Detecting the termination of daemons

What would happen if you've created some processes that subsequently made themselves daemons (i.e. called procmgr_daemon())? As we mentioned above, the wait*() functions and sigwaitinfo() won't help.

For these you can give the kernel an event, such as one containing a pulse, and have the kernel deliver that pulse to you whenever a daemon terminates. This request for notification is done by calling procmgr_event_notify() with PROCMGR_EVENT_DAEMON_DEATH in flags.

See the documentation for procmgr_event_notify() for an example that uses this function.
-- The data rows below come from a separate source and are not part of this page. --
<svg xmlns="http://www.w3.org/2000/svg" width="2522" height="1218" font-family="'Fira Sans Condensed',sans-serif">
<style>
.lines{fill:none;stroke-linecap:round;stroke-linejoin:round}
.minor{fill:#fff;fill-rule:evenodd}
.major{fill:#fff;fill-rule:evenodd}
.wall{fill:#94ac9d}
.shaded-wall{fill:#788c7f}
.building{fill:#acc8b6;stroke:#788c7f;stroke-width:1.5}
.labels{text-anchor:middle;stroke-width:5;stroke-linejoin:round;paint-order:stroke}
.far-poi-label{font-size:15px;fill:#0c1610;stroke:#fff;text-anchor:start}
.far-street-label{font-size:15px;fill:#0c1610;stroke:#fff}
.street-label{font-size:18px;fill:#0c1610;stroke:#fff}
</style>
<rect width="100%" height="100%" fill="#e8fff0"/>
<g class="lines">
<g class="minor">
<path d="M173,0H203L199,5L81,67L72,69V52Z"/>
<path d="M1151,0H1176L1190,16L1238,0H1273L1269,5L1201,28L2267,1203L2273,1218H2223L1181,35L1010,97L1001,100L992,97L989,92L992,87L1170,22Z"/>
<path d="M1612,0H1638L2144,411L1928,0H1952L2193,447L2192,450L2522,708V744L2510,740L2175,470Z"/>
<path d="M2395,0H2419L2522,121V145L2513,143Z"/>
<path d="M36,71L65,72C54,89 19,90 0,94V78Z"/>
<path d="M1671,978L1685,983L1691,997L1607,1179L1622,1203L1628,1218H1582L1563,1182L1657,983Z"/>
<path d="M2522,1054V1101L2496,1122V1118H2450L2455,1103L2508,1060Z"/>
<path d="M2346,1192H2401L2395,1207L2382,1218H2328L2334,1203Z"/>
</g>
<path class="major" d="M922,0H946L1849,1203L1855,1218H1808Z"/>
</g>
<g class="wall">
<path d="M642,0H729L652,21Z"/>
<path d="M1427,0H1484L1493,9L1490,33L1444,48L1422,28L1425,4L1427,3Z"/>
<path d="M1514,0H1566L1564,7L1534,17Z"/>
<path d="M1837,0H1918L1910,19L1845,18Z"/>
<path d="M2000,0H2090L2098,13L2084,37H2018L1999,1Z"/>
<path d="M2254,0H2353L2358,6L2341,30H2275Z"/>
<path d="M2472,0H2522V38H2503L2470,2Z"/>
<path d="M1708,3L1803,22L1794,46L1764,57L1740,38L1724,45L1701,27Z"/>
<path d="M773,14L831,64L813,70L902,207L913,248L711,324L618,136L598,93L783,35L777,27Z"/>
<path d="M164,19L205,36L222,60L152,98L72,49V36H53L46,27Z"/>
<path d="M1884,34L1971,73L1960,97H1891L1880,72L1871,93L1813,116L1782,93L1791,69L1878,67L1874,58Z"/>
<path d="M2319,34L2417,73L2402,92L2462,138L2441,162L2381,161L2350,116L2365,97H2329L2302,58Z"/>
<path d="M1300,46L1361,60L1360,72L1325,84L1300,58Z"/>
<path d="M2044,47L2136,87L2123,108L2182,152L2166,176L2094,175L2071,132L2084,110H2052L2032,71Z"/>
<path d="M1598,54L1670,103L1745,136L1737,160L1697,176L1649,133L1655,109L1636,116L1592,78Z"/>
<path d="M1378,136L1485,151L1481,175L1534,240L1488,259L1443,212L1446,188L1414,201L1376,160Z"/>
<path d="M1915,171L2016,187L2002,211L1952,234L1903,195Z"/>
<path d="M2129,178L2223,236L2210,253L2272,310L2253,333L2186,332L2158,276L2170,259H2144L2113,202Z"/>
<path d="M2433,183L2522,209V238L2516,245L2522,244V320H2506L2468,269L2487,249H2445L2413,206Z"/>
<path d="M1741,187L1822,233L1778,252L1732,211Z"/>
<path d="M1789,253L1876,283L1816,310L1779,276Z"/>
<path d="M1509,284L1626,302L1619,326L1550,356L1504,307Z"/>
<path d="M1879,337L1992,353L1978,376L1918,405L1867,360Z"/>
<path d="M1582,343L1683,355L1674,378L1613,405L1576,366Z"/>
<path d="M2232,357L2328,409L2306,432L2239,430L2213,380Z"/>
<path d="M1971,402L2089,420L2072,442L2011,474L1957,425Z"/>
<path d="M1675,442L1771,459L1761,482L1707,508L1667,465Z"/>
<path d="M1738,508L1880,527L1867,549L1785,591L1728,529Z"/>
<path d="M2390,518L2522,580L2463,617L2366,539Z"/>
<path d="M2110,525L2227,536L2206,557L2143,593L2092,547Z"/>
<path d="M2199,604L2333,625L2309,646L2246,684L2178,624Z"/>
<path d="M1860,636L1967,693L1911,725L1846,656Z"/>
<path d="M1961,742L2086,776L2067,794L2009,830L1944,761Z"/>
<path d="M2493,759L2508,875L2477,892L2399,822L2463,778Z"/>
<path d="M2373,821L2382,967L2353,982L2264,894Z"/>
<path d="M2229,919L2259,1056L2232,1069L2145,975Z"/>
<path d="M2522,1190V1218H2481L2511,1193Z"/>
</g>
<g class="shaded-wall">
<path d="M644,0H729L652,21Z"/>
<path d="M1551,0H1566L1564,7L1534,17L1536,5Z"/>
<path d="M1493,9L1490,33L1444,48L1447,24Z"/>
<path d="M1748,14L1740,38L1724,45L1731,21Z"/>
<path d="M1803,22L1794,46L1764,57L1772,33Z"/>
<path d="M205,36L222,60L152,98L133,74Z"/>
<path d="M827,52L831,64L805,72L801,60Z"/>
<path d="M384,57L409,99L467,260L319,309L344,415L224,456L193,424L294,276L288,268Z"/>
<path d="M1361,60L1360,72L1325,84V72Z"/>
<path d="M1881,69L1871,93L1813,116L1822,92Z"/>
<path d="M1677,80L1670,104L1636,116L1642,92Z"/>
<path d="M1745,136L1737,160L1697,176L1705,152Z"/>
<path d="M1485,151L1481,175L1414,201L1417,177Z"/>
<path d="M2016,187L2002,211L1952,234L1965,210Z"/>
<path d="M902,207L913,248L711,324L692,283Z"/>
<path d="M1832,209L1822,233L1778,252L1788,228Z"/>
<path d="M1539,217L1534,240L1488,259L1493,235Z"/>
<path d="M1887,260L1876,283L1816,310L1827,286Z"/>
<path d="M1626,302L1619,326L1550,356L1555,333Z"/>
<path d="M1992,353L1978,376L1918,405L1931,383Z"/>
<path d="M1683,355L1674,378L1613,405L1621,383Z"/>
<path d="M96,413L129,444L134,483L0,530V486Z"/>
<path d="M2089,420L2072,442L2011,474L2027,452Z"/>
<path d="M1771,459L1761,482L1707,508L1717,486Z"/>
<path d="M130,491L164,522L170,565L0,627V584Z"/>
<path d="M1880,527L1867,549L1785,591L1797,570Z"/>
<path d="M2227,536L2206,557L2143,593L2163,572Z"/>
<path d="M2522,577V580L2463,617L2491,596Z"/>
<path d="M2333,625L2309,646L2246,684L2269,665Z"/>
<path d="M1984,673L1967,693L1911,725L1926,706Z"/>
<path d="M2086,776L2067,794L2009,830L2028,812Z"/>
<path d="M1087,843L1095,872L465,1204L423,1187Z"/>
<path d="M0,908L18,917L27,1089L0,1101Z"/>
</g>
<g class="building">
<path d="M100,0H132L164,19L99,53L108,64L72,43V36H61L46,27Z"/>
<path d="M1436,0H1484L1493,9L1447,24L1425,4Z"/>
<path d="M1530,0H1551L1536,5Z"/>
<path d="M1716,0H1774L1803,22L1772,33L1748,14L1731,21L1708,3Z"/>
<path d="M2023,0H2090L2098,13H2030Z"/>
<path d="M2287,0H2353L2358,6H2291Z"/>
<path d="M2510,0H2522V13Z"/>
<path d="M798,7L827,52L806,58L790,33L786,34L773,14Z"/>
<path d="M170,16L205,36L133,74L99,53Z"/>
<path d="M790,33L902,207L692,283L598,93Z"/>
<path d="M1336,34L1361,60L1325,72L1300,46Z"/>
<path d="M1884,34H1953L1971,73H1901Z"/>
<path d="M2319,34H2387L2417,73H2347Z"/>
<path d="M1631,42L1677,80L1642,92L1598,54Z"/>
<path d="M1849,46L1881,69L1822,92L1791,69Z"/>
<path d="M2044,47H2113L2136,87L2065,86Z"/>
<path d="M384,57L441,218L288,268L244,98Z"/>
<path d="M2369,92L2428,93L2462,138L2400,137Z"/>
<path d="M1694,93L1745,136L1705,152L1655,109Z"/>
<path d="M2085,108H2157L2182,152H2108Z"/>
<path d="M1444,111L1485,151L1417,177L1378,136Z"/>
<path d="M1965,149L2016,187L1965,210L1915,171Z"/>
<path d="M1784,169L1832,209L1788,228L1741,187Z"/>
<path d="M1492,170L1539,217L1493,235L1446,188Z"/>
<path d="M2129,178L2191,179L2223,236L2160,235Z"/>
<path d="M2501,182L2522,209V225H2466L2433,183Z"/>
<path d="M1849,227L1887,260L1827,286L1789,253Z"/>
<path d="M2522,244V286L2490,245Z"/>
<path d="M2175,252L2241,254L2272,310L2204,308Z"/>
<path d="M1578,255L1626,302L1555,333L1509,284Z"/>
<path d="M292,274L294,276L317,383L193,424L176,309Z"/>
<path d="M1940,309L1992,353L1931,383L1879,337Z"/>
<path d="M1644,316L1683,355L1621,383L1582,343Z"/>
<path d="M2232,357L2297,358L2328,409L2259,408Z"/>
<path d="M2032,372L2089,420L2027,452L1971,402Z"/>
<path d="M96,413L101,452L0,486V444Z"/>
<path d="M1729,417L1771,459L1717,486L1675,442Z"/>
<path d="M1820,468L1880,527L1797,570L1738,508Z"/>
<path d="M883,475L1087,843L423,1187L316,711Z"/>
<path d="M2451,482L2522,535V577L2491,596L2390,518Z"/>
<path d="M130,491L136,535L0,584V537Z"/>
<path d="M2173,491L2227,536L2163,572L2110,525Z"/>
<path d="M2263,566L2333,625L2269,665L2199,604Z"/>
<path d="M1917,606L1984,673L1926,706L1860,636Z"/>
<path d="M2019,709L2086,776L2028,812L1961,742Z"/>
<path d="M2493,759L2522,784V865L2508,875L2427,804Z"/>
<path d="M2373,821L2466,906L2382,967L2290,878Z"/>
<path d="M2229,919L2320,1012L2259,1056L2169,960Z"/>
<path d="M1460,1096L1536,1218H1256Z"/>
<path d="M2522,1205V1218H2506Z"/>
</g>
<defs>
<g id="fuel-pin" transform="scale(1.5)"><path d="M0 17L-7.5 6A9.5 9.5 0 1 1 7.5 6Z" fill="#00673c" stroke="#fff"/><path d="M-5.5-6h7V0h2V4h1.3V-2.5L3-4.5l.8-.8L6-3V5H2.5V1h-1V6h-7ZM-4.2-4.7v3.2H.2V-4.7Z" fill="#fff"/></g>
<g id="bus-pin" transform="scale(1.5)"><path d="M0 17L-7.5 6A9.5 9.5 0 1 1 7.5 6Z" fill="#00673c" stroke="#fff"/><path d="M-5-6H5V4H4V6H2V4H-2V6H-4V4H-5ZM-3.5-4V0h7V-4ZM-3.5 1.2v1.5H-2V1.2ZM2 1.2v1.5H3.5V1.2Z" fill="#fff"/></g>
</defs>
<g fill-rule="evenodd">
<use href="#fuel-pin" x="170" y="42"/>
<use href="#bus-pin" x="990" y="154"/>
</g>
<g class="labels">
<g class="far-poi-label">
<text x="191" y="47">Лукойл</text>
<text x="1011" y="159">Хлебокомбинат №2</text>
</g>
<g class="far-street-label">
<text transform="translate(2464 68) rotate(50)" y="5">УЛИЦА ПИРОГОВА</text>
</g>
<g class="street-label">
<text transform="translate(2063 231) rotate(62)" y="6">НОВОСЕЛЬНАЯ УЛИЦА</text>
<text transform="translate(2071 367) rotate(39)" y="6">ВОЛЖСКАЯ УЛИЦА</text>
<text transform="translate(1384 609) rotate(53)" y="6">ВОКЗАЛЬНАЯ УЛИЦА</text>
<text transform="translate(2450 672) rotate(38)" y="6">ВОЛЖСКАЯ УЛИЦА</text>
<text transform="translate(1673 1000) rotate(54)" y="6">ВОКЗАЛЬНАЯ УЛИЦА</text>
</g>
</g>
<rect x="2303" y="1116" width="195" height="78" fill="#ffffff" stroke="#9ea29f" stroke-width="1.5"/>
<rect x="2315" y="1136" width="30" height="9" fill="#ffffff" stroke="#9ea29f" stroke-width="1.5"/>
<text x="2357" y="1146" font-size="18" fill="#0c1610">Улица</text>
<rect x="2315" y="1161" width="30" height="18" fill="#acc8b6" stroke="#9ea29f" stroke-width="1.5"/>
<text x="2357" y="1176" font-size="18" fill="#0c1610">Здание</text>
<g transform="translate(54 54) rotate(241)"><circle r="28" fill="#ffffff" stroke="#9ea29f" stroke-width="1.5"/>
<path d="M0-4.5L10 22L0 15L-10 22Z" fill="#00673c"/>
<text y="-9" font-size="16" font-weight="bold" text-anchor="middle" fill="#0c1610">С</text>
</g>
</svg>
Detecting client termination

The last scenario is where a server process wants to be notified of any clients that terminate so that it can clean up any resources that it had set aside for them.

This is very easy to do if the server process is written as a resource manager, because the resource manager's io_close_dup() and io_close_ocb() handlers, as well as the ocb_free() function, will be called if a client is terminated for any reason.